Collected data
= Beginning of Section =

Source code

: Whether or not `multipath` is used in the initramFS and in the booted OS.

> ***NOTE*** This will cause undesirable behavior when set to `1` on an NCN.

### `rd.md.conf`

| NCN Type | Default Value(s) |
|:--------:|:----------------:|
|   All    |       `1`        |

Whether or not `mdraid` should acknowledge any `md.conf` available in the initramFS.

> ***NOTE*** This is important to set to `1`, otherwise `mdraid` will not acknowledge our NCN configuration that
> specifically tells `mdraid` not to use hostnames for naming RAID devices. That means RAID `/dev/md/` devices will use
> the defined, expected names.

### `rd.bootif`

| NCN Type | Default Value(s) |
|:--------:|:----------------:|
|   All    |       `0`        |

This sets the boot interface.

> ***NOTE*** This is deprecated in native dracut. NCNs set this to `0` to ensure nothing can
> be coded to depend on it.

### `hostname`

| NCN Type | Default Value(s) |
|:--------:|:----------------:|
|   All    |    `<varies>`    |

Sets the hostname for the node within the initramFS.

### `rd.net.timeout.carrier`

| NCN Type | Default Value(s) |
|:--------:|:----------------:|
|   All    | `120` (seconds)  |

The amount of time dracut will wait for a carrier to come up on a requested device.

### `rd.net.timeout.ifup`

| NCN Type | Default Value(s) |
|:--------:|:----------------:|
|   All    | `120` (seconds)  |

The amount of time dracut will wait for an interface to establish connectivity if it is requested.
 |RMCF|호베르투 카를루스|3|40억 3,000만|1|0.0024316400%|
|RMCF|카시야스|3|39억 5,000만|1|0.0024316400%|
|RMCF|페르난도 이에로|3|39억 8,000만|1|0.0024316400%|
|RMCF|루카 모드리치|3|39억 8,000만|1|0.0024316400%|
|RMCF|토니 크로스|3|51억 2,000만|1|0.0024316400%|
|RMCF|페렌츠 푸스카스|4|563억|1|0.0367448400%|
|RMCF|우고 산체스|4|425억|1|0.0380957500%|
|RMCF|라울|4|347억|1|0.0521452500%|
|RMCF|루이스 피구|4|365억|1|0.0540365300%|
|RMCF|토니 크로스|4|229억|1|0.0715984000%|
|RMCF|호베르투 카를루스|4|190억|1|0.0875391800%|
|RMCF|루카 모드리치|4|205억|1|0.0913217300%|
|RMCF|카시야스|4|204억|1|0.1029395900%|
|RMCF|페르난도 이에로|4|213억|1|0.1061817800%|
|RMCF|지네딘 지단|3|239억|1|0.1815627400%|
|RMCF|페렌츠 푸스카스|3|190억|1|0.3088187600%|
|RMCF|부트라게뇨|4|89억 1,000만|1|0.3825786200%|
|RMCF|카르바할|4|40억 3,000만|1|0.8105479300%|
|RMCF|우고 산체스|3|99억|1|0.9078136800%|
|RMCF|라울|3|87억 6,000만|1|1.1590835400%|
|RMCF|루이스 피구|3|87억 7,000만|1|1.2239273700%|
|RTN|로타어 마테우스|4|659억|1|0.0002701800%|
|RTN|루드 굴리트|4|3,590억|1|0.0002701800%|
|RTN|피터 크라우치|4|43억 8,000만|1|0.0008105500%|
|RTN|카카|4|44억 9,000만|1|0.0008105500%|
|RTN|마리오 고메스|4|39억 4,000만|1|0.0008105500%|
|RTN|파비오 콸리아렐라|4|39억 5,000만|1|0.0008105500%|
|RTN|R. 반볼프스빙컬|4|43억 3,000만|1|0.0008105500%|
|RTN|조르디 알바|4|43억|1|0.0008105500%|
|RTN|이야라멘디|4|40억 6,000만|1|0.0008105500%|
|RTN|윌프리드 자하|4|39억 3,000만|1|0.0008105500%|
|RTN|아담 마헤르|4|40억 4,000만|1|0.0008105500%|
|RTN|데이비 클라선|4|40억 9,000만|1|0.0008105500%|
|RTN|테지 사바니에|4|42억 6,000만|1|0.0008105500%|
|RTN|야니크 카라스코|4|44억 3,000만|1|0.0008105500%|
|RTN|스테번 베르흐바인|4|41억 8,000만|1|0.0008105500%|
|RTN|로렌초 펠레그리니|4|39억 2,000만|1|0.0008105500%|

= End of Section =

Exercise instructions:
Copy all records verbatim.

Solution for this problem:
Source code

: Whether or not `multipath` is used in the initramFS and in the booted OS.

> ***NOTE*** This will cause undesirable behavior when set to `1` on an NCN.

### `rd.md.conf`

| NCN Type | Default Value(s) |
|:--------:|:----------------:|
|   All    |       `1`        |

Whether or not `mdraid` should acknowledge any `md.conf` available in the initramFS.

> ***NOTE*** This is important to set to `1`, otherwise `mdraid` will not acknowledge our NCN configuration that
> specifically tells `mdraid` not to use hostnames for naming RAID devices. That means RAID `/dev/md/` devices will use
> the defined, expected names.

### `rd.bootif`

| NCN Type | Default Value(s) |
|:--------:|:----------------:|
|   All    |       `0`        |

This sets the boot interface.

> ***NOTE*** This is deprecated in native dracut. NCNs set this to `0` to ensure nothing can
> be coded to depend on it.

### `hostname`

| NCN Type | Default Value(s) |
|:--------:|:----------------:|
|   All    |    `<varies>`    |

Sets the hostname for the node within the initramFS.

### `rd.net.timeout.carrier`

| NCN Type | Default Value(s) |
|:--------:|:----------------:|
|   All    | `120` (seconds)  |

The amount of time dracut will wait for a carrier to come up on a requested device.

### `rd.net.timeout.ifup`

| NCN Type | Default Value(s) |
|:--------:|:----------------:|
|   All    | `120` (seconds)  |

The amount of time dracut will wait for an interface to establish connectivity if it is requested.
 |RMCF|호베르투 카를루스|3|40억 3,000만|1|0.0024316400%|
|RMCF|카시야스|3|39억 5,000만|1|0.0024316400%|
|RMCF|페르난도 이에로|3|39억 8,000만|1|0.0024316400%|
|RMCF|루카 모드리치|3|39억 8,000만|1|0.0024316400%|
|RMCF|토니 크로스|3|51억 2,000만|1|0.0024316400%|
|RMCF|페렌츠 푸스카스|4|563억|1|0.0367448400%|
|RMCF|우고 산체스|4|425억|1|0.0380957500%|
|RMCF|라울|4|347억|1|0.0521452500%|
|RMCF|루이스 피구|4|365억|1|0.0540365300%|
|RMCF|토니 크로스|4|229억|1|0.0715984000%|
|RMCF|호베르투 카를루스|4|190억|1|0.0875391800%|
|RMCF|루카 모드리치|4|205억|1|0.0913217300%|
|RMCF|카시야스|4|204억|1|0.1029395900%|
|RMCF|페르난도 이에로|4|213억|1|0.1061817800%|
|RMCF|지네딘 지단|3|239억|1|0.1815627400%|
|RMCF|페렌츠 푸스카스|3|190억|1|0.3088187600%|
|RMCF|부트라게뇨|4|89억 1,000만|1|0.3825786200%|
|RMCF|카르바할|4|40억 3,000만|1|0.8105479300%|
|RMCF|우고 산체스|3|99억|1|0.9078136800%|
|RMCF|라울|3|87억 6,000만|1|1.1590835400%|
|RMCF|루이스 피구|3|87억 7,000만|1|1.2239273700%|
|RTN|로타어 마테우스|4|659억|1|0.0002701800%|
|RTN|루드 굴리트|4|3,590억|1|0.0002701800%|
|RTN|피터 크라우치|4|43억 8,000만|1|0.0008105500%|
|RTN|카카|4|44억 9,000만|1|0.0008105500%|
|RTN|마리오 고메스|4|39억 4,000만|1|0.0008105500%|
|RTN|파비오 콸리아렐라|4|39억 5,000만|1|0.0008105500%|
|RTN|R. 반볼프스빙컬|4|43억 3,000만|1|0.0008105500%|
|RTN|조르디 알바|4|43억|1|0.0008105500%|
|RTN|이야라멘디|4|40억 6,000만|1|0.0008105500%|
|RTN|윌프리드 자하|4|39억 3,000만|1|0.0008105500%|
|RTN|아담 마헤르|4|40억 4,000만|1|0.0008105500%|
|RTN|데이비 클라선|4|40억 9,000만|1|0.0008105500%|
|RTN|테지 사바니에|4|42억 6,000만|1|0.0008105500%|
|RTN|야니크 카라스코|4|44억 3,000만|1|0.0008105500%|
|RTN|스테번 베르흐바인|4|41억 8,000만|1|0.0008105500%|
|RTN|로렌초 펠레그리니|4|39억 2,000만|1|0.0008105500%|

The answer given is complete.